Closed-form dispersion relations for non-local rectangular mass–spring lattices satisfying mass conservation constraints

Periodic mass–spring lattices represent an ideal playground to investigate wave propagation in a wide range of mechanical systems, including photonic/phononic crystals and metamaterials. A great deal of theoretical, numerical and experimental research has been conducted on this topic, mainly based on traditional mass–spring models characterised by masses connected to their nearest neighbours only. Recently, researchers added long-range interactions, which have been proved to be responsible for observing new mechanics, such as roton-like dispersion relations. This increase in couplings, realised by introducing additional springs connecting beyond-the-nearest masses, obviously increases the springs total mass and disregarding this aspect could lead to inconsistent results when performing dynamic analysis of non-local systems. A rational comparison between local and non-local lattices is also not assured. In this context, this paper applies a mechanical consistency condition, recently introduced by some of the present authors for the one-dimensional case, to preserve proper dynamics of non-local rectangular lattices and assuring, at the same time, a more accurate comparison between local and non-local models. The principle is based on a springs mass conservation rule, together with the imposition of an order of magnitude ratio between the masses of the springs and the oscillating atoms.

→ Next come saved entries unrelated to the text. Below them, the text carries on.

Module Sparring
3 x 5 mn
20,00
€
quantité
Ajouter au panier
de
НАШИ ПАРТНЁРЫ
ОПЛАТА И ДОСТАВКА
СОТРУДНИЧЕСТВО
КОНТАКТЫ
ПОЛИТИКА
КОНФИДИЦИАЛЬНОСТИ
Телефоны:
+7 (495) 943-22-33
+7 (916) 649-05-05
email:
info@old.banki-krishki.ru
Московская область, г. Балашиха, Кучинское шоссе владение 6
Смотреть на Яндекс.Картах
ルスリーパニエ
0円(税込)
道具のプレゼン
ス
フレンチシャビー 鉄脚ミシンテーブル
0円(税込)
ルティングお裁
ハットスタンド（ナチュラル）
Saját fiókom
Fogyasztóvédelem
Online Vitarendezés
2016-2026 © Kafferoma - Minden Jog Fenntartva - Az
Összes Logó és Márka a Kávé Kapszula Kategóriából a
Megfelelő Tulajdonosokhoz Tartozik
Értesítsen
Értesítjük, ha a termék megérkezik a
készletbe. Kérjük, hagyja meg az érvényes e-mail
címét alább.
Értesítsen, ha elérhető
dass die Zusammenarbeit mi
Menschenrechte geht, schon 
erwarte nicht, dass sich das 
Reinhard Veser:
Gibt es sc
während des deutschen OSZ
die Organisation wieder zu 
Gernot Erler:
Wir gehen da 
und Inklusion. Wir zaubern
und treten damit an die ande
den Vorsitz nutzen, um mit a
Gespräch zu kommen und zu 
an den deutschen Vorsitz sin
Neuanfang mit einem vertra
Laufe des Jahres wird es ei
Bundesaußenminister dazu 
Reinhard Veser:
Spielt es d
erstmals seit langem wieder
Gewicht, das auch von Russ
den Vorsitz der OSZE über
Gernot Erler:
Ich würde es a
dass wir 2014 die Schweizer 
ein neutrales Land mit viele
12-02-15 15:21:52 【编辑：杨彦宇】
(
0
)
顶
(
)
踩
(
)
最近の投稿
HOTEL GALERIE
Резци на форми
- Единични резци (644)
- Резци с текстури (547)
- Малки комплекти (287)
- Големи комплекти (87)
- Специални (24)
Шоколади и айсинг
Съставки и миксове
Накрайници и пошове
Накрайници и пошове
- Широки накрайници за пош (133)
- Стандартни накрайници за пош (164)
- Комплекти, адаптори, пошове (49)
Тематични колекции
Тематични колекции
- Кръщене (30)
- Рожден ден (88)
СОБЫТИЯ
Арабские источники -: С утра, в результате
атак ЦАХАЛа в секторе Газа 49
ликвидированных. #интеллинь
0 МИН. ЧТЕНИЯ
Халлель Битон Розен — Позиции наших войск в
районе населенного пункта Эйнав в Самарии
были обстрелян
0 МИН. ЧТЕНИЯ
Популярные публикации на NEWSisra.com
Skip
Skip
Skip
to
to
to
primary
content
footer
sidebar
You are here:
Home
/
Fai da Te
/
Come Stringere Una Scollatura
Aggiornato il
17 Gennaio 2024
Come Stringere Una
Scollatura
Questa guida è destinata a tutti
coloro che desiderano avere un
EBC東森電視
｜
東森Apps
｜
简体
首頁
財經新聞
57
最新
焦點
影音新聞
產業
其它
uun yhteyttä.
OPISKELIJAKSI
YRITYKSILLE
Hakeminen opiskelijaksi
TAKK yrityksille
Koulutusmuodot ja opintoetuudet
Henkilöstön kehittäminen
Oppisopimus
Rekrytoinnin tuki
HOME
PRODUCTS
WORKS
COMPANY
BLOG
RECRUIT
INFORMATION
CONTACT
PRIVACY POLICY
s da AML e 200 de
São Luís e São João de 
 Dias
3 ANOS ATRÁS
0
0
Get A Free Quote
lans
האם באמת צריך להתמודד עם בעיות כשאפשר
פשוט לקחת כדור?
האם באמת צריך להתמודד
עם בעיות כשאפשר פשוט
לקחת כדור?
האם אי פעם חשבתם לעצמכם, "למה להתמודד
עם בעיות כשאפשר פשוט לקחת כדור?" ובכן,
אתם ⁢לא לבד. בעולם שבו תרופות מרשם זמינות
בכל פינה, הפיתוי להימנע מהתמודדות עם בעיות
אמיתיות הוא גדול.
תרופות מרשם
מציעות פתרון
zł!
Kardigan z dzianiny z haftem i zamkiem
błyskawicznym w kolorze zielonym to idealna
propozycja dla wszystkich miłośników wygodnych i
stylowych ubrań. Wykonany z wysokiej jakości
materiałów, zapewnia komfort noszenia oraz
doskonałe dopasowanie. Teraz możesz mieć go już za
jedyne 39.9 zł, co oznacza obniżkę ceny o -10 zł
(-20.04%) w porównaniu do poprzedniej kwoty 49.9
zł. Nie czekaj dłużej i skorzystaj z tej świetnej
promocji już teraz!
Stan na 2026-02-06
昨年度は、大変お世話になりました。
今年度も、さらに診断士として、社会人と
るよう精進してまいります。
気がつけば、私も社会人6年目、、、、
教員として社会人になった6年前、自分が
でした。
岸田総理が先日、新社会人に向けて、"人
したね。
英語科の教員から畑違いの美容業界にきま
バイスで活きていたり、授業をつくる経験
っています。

Using Bloch's theory, a closed-form expression for the dispersion equation up to an arbitrary order of beyond-the-nearest connections is initially derived as a function of the order of non-locality and properly defined scaling parameters to tune the springs mass and stiffness at each non-local order. The analysis and comparison of different local and non-local scenarios reveals a more complex configuration of the dispersion curves, which display an increasing number of local minima/maxima inside the Brillouin's boundaries as the order of non-locality is increased. Emblematic cases highlighting the transition between local and non-local behaviour are also observed, from which a general local-to-non-local transition rule is obtained.